• Exercise:
What is needed is an exact copy of the records below, with the pictures left out.
-*-
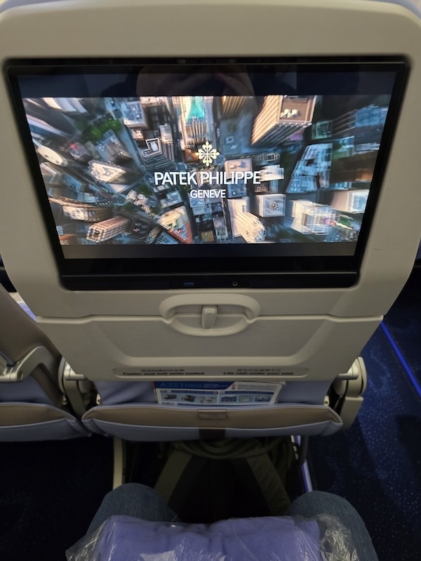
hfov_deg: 58.9
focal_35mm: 23
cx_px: 210
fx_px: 373
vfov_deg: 73.9
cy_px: 280
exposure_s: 1/30.5
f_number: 1.7
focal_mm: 6.3
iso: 400
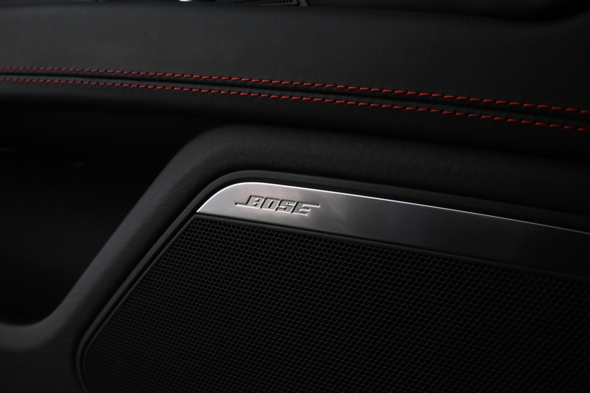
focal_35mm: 36
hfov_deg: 53.1
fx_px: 590
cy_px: 196
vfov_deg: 36.9
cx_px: 295
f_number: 5.6
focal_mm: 24
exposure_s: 1/125
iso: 6400
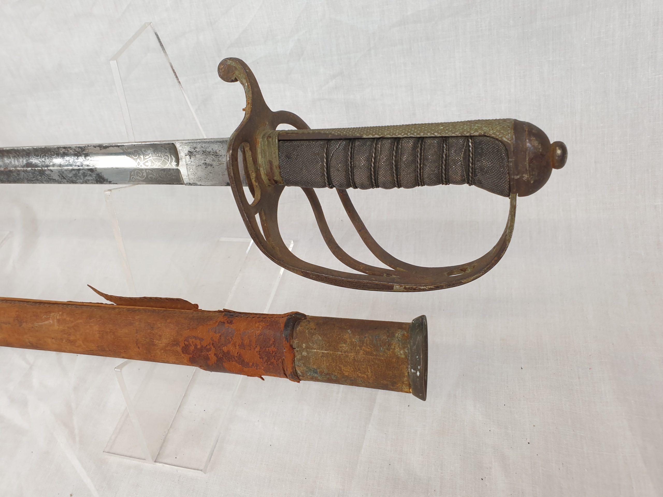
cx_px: 332
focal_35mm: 26
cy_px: 248
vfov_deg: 53.1
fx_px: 498
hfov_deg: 67.3
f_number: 2.4
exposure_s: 1/50
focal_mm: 4.3
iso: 64
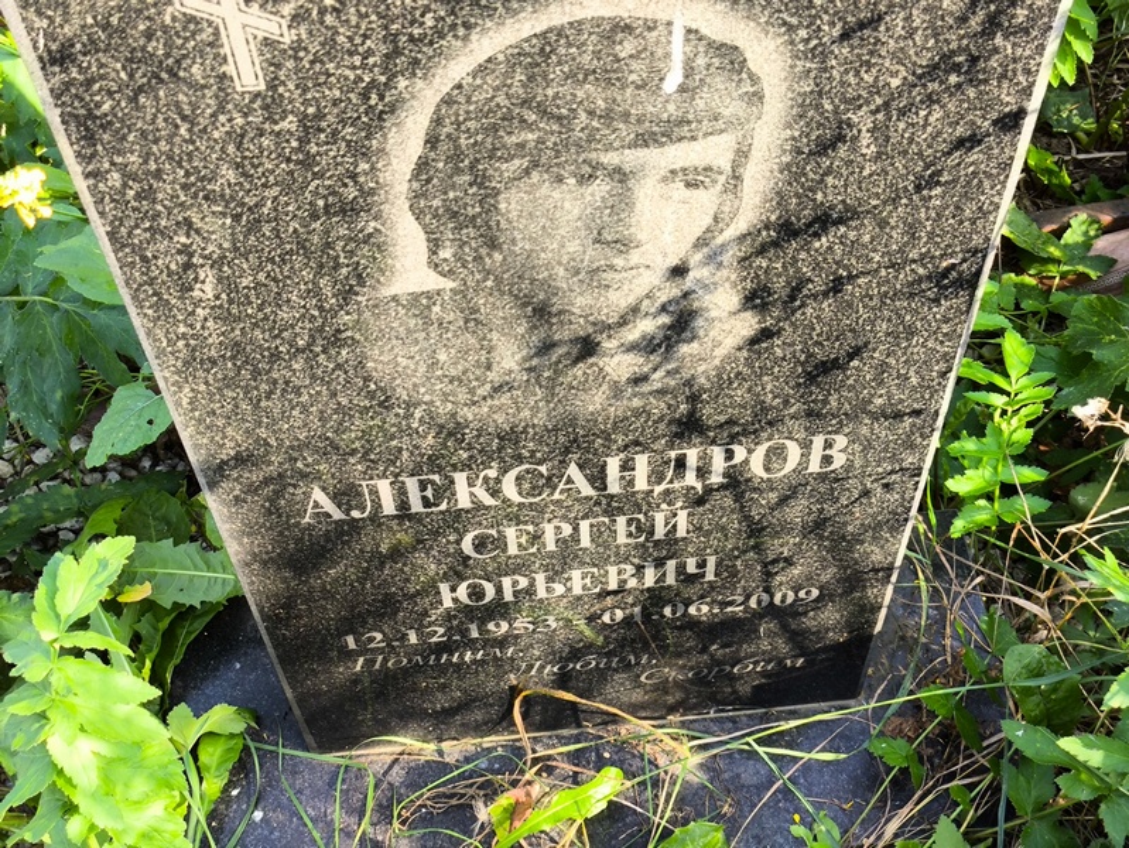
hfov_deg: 38.2
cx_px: 564
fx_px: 1631
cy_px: 424
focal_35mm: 50
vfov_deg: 29.1
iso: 50
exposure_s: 1/161
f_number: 1.7
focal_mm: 4.71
-*-
• Your solution:
hfov_deg: 58.9
focal_35mm: 23
cx_px: 210
fx_px: 373
vfov_deg: 73.9
cy_px: 280
exposure_s: 1/30.5
f_number: 1.7
focal_mm: 6.3
iso: 400
focal_35mm: 36
hfov_deg: 53.1
fx_px: 590
cy_px: 196
vfov_deg: 36.9
cx_px: 295
f_number: 5.6
focal_mm: 24
exposure_s: 1/125
iso: 6400
cx_px: 332
focal_35mm: 26
cy_px: 248
vfov_deg: 53.1
fx_px: 498
hfov_deg: 67.3
f_number: 2.4
exposure_s: 1/50
focal_mm: 4.3
iso: 64
hfov_deg: 38.2
cx_px: 564
fx_px: 1631
cy_px: 424
focal_35mm: 50
vfov_deg: 29.1
iso: 50
exposure_s: 1/161
f_number: 1.7
focal_mm: 4.71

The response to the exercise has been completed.